* **EXERCISE DATA**
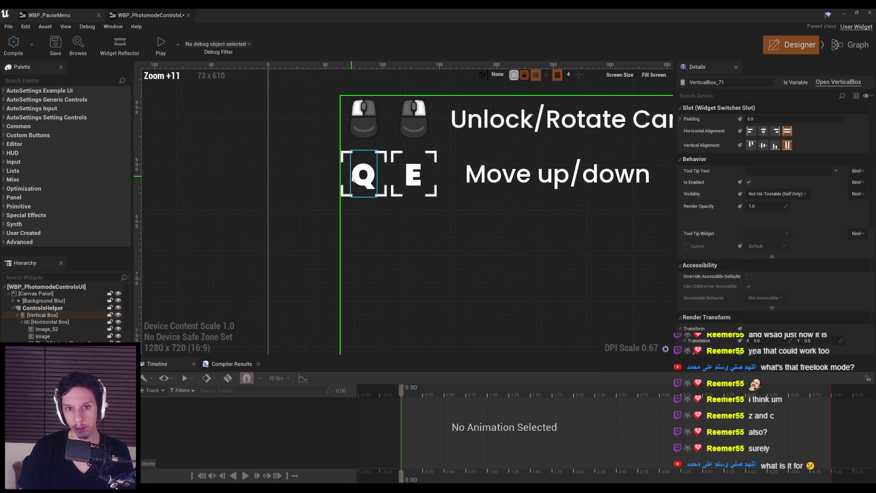
left_click(362, 174)
scroll(435, 187, "up", 3)
scroll(441, 250, "up", 2)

* **YOUR TASK**
Reproduce the listing exactly, minus its pictures.

* **ANSWER TO THE PROBLEM**
left_click(362, 174)
scroll(435, 187, "up", 3)
scroll(441, 250, "up", 2)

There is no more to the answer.